The episode was met with a generally positive response from critics. Emily VanDerWerff of The A.V. Club gave "Road to the North Pole" a positive review, stating that it is "a satisfying episode of Family Guy all around, filled with funny gags and nice moments." She especially praised the musical segments, and the portrayal of the North Pole, writing that "the way the episode kept piling more and more ridiculous horrors on top of each other kept the whole thing funny." She rated the episode an "A−". Jason Hughes of TV Squad also praised the songs and the depiction of Santa's factory, though he found the delivery of the episode's message "heavy-handed." Kate Moon of TV Fanatic gave the episode 3.6 out of 5 stars. She said, "I had mixed feelings about this one, despite its clever moments and hopeful ending. While I normally have no problems about Family Guys shocking or offensive themes, I felt bit disconcerted about the direction of this Christmas episode." She went on to say, "Perhaps it was the way that the series stomped on something as innocent as Santa and his elves and twisted them all around. Or perhaps it was the cannibalistic reindeer. Whatever the specific reason, the irreverent nature of Family Guy seemed just a little too graphic for me this time around." Tom Eames of entertainment website Digital Spy placed the episode at number twelve on his listing of the best Family Guy episodes in order of "yukyukyuks" and described the episode as "Christmas comedy gold", praising the 'Christmastime is Killing Us' song and Boreanaz's cameo.

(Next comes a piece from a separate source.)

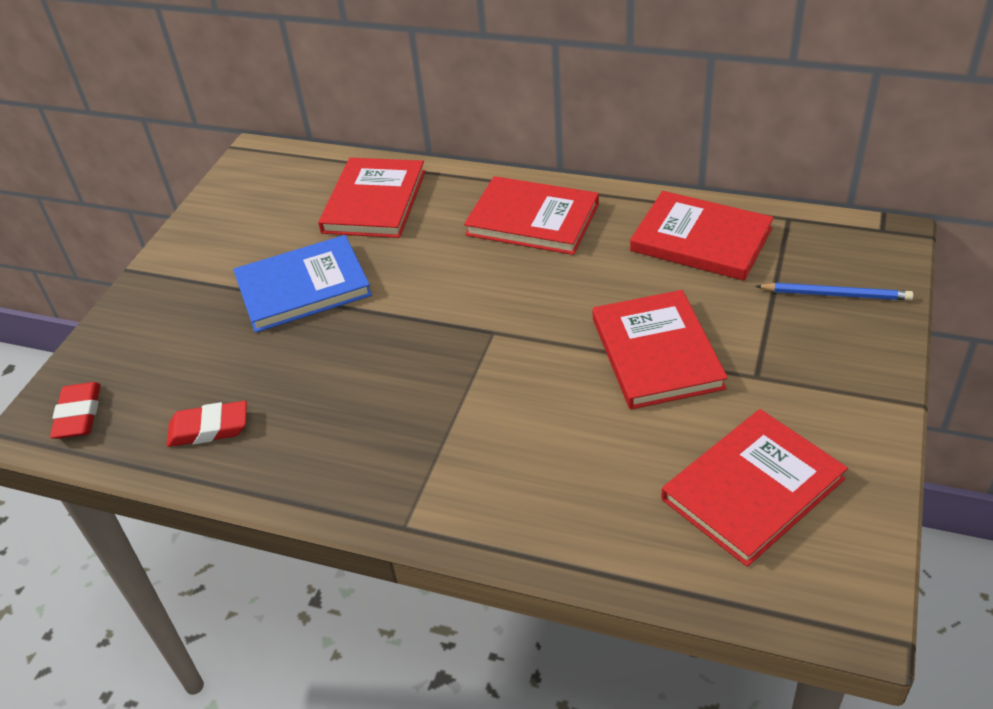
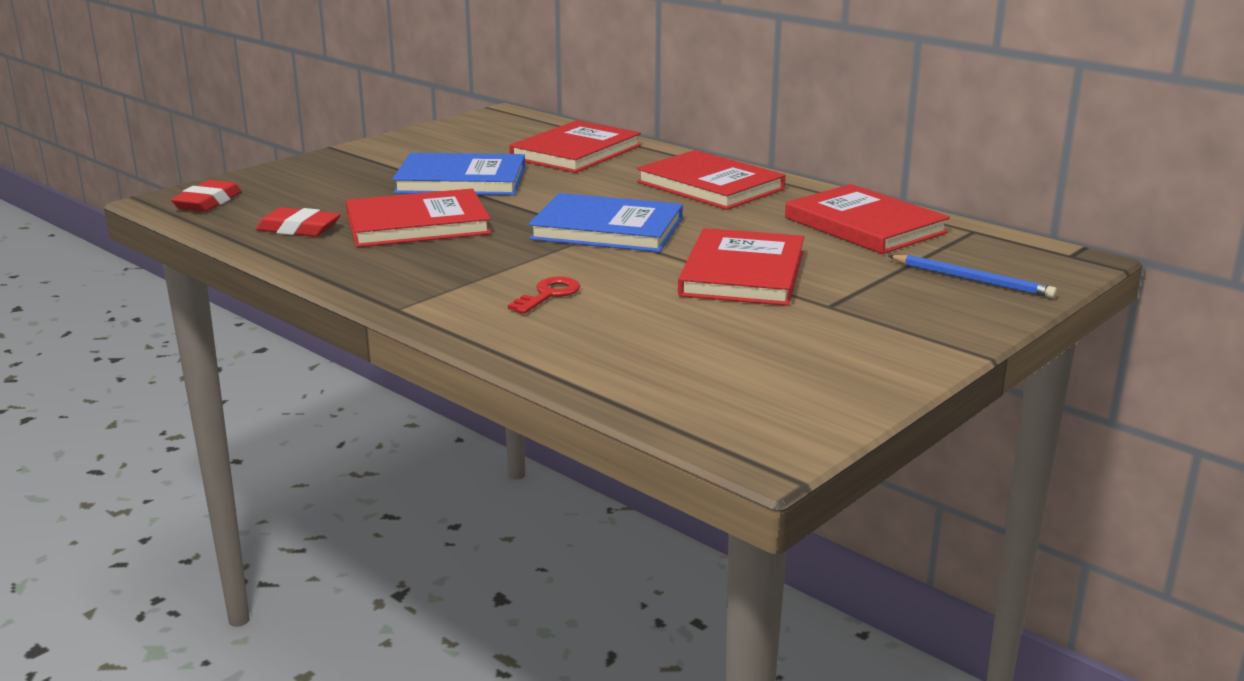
camera: 20 degrees right, 20 degrees down
(495, 323) = (607, 229): none -> blue book
(521, 450) = (549, 294): none -> red key
(752, 489) = (746, 362): red book -> red book (417, 224)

The episode was also nominated for Outstanding Music Composition for a Series, Outstanding Original Music and Lyrics (for song "Christmastime Is Killing Us", written by Ron Jones, Seth MacFarlane, and Danny Smith) and Outstanding Sound Mixing for a Comedy or Drama Series (Half-Hour) and Animation (Patrick S. Clark and Jim Fitzpatrick). It won for Outstanding Sound Mixing for a Comedy or Drama Series (Half-Hour) and Animation.

The series was successfully nominated in 2009 but failed to merit an award. Mark Hentemann, executive producer and showrunner of Family Guy said of the nominating process, "We had internal discussions in the writers' room, and it seemed like we were much more akin to the other primetime comedies than we were to children's shows in animation. We assumed we would not get anywhere, and so it was a great surprise when we got the nomination."

"Christmastime Is Killing Us" was nominated for Best Song Written for a Visual Media at the 54th Grammy Awards.